(Stored data)

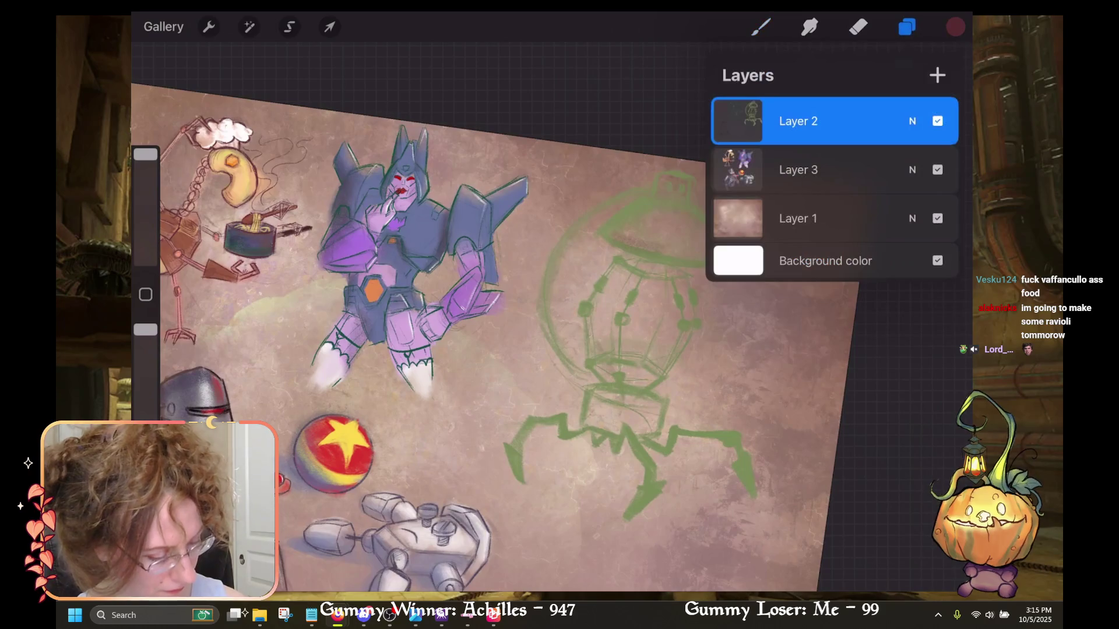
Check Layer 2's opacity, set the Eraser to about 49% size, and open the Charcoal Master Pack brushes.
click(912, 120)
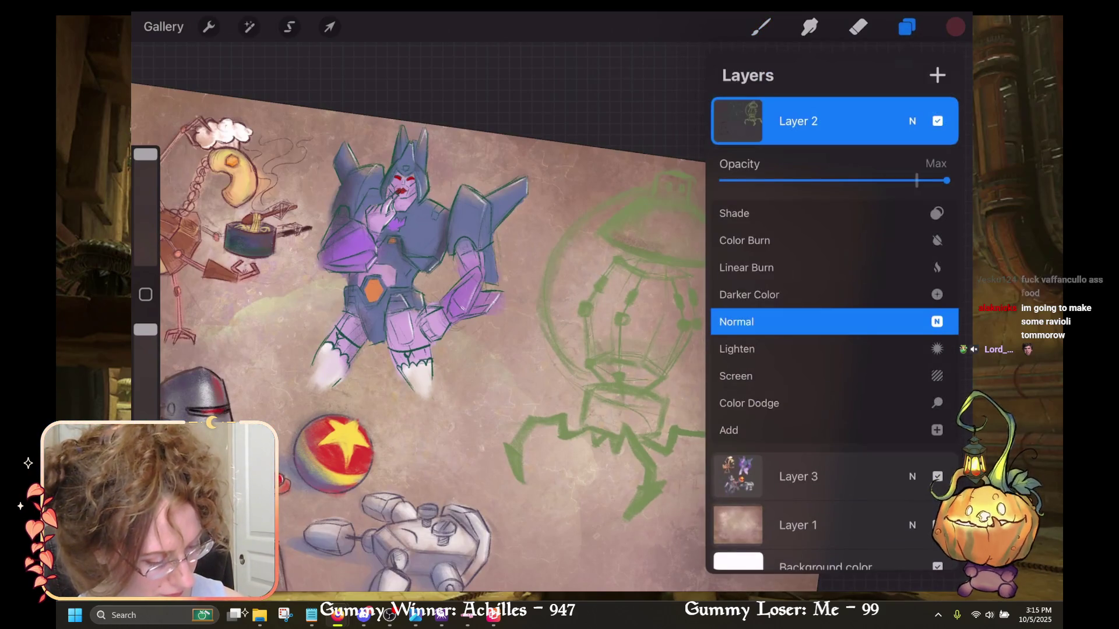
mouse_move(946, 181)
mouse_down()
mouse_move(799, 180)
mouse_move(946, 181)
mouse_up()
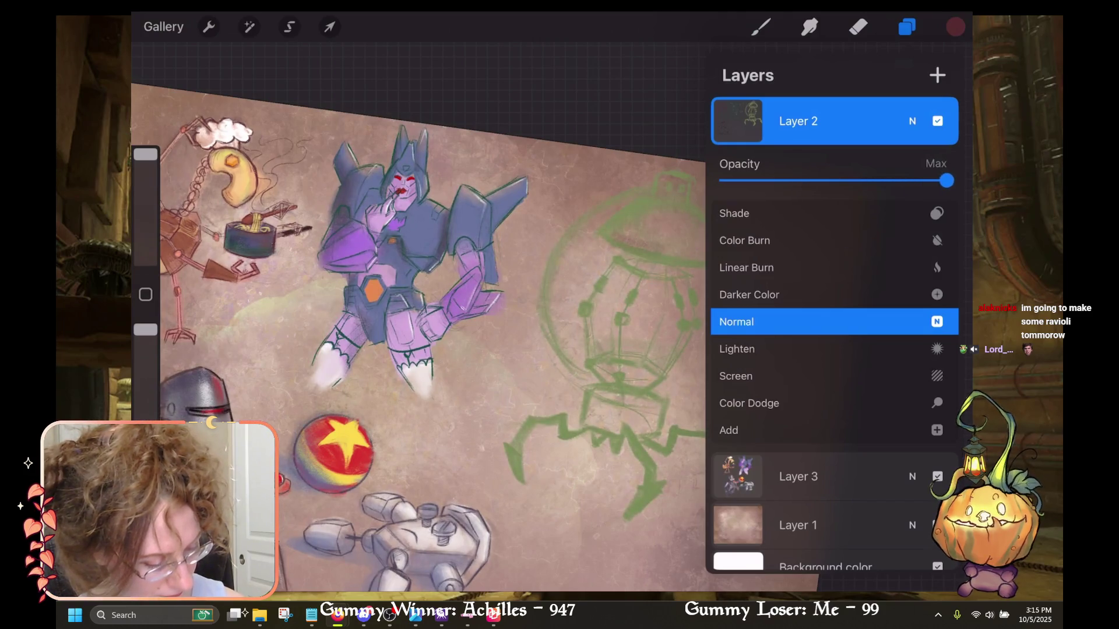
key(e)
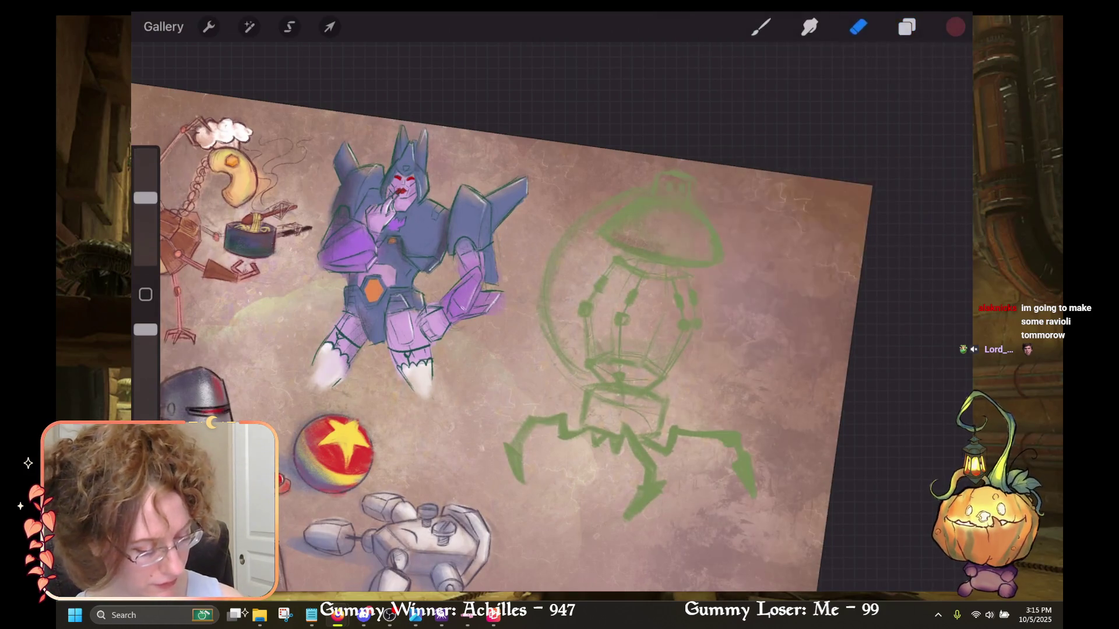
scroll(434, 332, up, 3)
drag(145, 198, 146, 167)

WHAT IS BEING ASKED: Each entry above should be written out verbatim, minus its pictures.

ANSWER SPACE:
Check Layer 2's opacity, set the Eraser to about 49% size, and open the Charcoal Master Pack brushes.
click(912, 120)
mouse_move(946, 181)
mouse_down()
mouse_move(799, 180)
mouse_move(946, 181)
mouse_up()
key(e)
scroll(434, 332, up, 3)
drag(145, 198, 146, 167)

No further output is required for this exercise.